Wegen der geplanten S-21-Arbeiten am Flughafen soll die S-Bahn nach Bernhausen für ein Jahr vom Gleis genommen werden. Stattdessen sollen Busse pendeln, was Bürger für hanebüchen halten. Wie kommt die Bahn eigentlich darauf, dass das klappen könnte?

Filder - Die Deutsche Bahn geht davon aus, dass vier Busse in der Stunde ausreichen, um die Sperrung der S-Bahn zwischen Echterdingen und Bernhausen auszugleichen. So hat es Matthias Breidenstein, der technische Leiter des Flughafenabschnitts von Stuttgart 21, in einem Interview erklärt. Heftige Kritik kam prompt, sowohl an der Sinnhaftigkeit der ab 2022 geplanten einjährigen Sperrung an sich wie auch an der Vorstellung, dass ein paar Busse, die voraussichtlich im Stau stehen werden, als Ersatz ausreichen.

Dabei beruht die Aussage der Bahn auf einem 138 Seiten dicken Gutachten des Verkehrswissenschaftlichen Instituts Stuttgart. In diesem gehen die Wissenschaftler rein rechnerisch an die Sache heran. Die Experten geben keine Auskunft darüber, ob eine einjährige Sperrung nötig ist oder nicht. Sie vertrauen auf die Aussage der Bahn, dass im Zuge der S-21-Arbeiten am Flughafen zwei 80 und 100 Meter lange Stücke der bestehenden Tunnel neu gebaut werden müssen und die S-Bahn komplett vom Terminal abgehängt werden muss.

Im Idealfall kann die Rechnung aufgehen

Ihr Modell, dem die derzeitigen Fahrgastzahlen bis auf einzelne Haltestellen heruntergebrochen zugrundeliegen, füttern sie mit verschiedenen Annahmen. So gehen sie davon aus, dass die Verlängerung der U6 vom Fasanenhof zum Flughafen rechtzeitig Ende 2021 fertig wird. Das ist plausibel. Zudem soll eine neue Linie U17 auf bestehenden Gleisen von Möhringen über Vaihingen nach Echterdingen rollen. Das, freilich, ist nur ein Wunsch, denn das kann nur die SSB entscheiden.

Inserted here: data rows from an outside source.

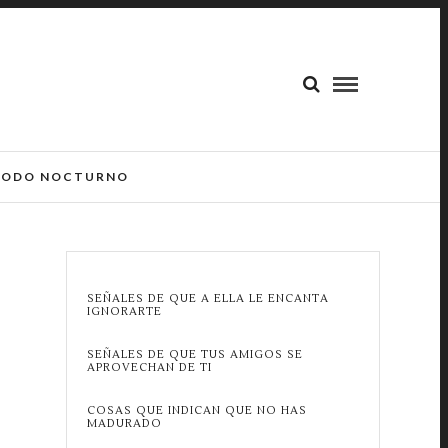
ODO NOCTURNO
SEÑALES DE QUE A ELLA LE ENCANTA
IGNORARTE
SEÑALES DE QUE TUS AMIGOS SE
APROVECHAN DE TI
COSAS QUE INDICAN QUE NO HAS
MADURADO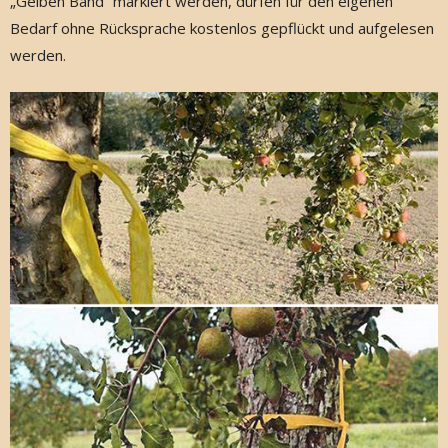
„Gelben Band“ markiert werden, dürfen für den eigenen
Bedarf ohne Rücksprache kostenlos gepflückt und aufgelesen
werden.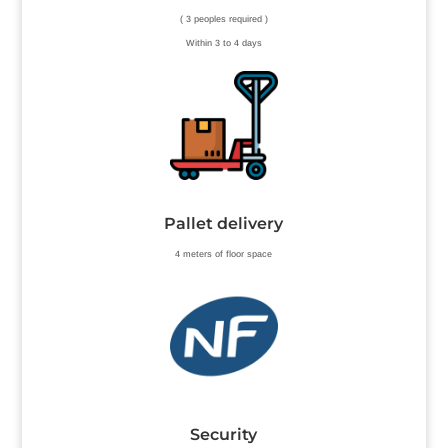
( 3 peoples required )
Within 3 to 4 days
Pallet delivery
4 meters of floor space
Security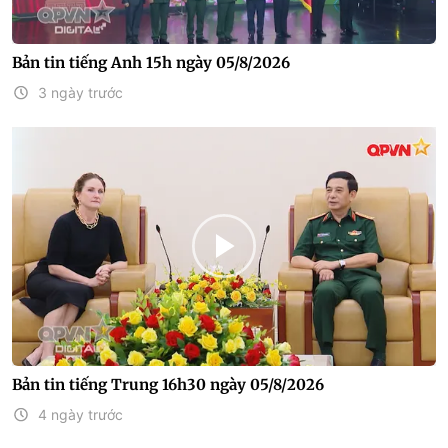
Bản tin tiếng Anh 15h ngày 05/8/2026
3 ngày trước
Bản tin tiếng Trung 16h30 ngày 05/8/2026
4 ngày trước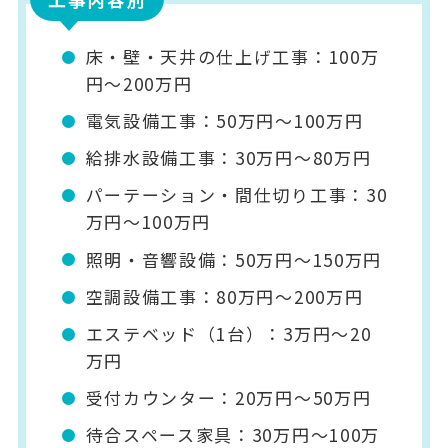
床・壁・天井の仕上げ工事：100万
円～200万円
電気設備工事：50万円～100万円
給排水設備工事：30万円～80万円
パーテーション・間仕切り工事：30
万円～100万円
照明・音響設備：50万円～150万円
空調設備工事：80万円～200万円
エステベッド（1台）：3万円～20
万円
受付カウンター：20万円～50万円
待合スペース家具：30万円～100万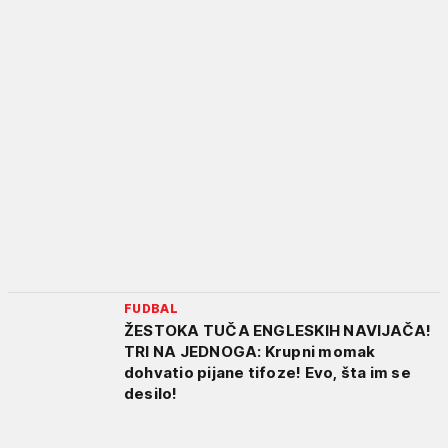
FUDBAL
ŽESTOKA TUČA ENGLESKIH NAVIJAČA!
TRI NA JEDNOGA: Krupni momak
dohvatio pijane tifoze! Evo, šta im se
desilo!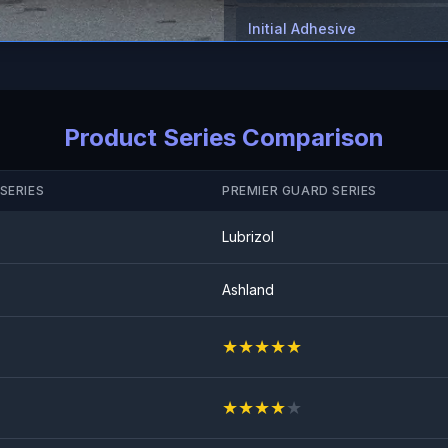
Initial Adhesive
≥8（N/25mm）
Anti Rock Chips Test
GESLAAGD
Product Series Comparison
SERIES
PREMIER GUARD SERIES
Lubrizol
Ashland
★
★
★
★
★
★
★
★
★
★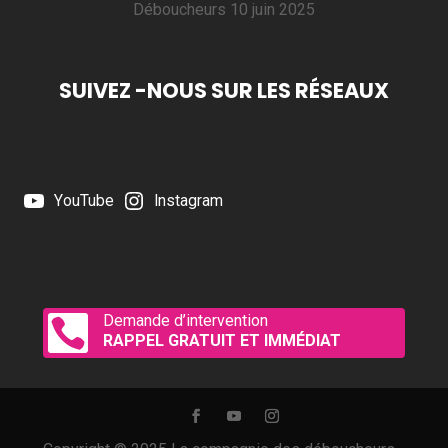
Déboucheurs
10 juin 2025
SUIVEZ -NOUS SUR LES RÉSEAUX
YouTube
Instagram
Demande d’intervention

RAPPEL GRATUIT ET IMMÉDIAT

Und die wollte die U17 eigentlich erst nach Fertigstellung von S21 in Betrieb nehmen, also nach 2025. Als drittes soll ein Interimshalt der S-Bahn kurz vor der Messe gebaut werden, damit Flughafengäste zumindest in die Nähe des Terminals gebracht werden können.

Im Idealfall würden rein rechnerisch tatsächlich vier große Gelenkbusse pro Stunde ausreichen, um sowohl Bernhausen als auch den Flughafen an Echterdingen anzubinden – von wo aus es wie gehabt mit Bus und Bahn für die Fahrgäste weitergehen würde. Und diese vier Busse würden auch dann ausreichen, wenn die Messe an einem Wochenende besonders viele Gäste anzieht. Außer in den Spitzenzeiten wären die 105-sitzigen Fahrzeuge übrigens nie ausgelastet.

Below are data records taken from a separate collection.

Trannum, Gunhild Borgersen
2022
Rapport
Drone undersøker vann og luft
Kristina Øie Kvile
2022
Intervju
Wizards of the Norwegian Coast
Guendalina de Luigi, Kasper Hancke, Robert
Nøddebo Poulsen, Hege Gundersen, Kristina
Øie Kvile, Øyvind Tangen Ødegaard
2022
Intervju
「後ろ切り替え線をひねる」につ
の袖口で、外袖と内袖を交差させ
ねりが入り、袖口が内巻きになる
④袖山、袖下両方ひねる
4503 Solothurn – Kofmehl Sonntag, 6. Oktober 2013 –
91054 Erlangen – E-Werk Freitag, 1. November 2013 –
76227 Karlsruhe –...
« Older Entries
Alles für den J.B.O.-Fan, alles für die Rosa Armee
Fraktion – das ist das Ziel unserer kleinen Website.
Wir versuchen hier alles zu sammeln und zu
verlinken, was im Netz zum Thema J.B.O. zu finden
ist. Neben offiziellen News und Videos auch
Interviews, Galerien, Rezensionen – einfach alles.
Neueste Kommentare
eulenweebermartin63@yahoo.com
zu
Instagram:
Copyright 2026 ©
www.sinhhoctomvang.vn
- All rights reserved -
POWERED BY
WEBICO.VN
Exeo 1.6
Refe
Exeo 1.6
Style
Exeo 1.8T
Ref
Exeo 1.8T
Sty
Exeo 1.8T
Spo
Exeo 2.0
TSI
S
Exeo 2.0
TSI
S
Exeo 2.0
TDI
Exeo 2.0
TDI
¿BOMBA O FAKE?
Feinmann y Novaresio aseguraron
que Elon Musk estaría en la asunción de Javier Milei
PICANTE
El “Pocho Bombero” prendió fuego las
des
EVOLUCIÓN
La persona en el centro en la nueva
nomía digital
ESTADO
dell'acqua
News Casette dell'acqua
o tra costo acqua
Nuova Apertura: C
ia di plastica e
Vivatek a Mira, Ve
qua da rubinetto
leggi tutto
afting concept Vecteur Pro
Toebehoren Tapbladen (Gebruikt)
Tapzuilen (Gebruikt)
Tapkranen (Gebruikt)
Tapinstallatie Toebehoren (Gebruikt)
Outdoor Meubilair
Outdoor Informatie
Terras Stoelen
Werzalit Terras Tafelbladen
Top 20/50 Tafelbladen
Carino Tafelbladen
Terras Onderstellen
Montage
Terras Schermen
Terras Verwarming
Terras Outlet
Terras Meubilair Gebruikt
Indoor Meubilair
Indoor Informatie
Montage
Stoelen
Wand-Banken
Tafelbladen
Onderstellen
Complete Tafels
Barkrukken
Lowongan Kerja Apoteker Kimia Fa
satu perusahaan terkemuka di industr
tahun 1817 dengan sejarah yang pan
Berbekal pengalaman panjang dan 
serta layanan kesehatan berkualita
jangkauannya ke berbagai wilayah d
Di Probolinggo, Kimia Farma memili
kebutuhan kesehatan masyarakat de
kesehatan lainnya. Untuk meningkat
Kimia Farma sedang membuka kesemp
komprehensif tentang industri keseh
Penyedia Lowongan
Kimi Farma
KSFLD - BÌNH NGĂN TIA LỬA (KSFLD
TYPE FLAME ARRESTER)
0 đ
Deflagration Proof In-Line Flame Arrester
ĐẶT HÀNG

Unklar ist, wie die Fahrgäste darauf reagieren

Sollte es weder eine neue Linie U17 noch einen Interimshalt vor der Messe geben, müssten übrigens bis zu 14 Busse in der Stunde zwischen Flughafen und Echterdingen pendeln – wo dann unter Umständen auch der Platz an der Haltestelle ausgehen würde. Für Bernhausen wären aber nach wie vor nur vier Busse notwendig.

Dass die Pendler in diesen Ersatzbussen mitunter auch im Stau stehen, spielt für die Experten übrigens keine Rolle. Das Fahrgastaufkommen an sich erhöht sich ja nicht deshalb, weil sich die Fahrzeit verlängert. Und ob verärgerte Kunden dann doch lieber auf das Auto umsteigen, ist auch nicht Teil des Modells.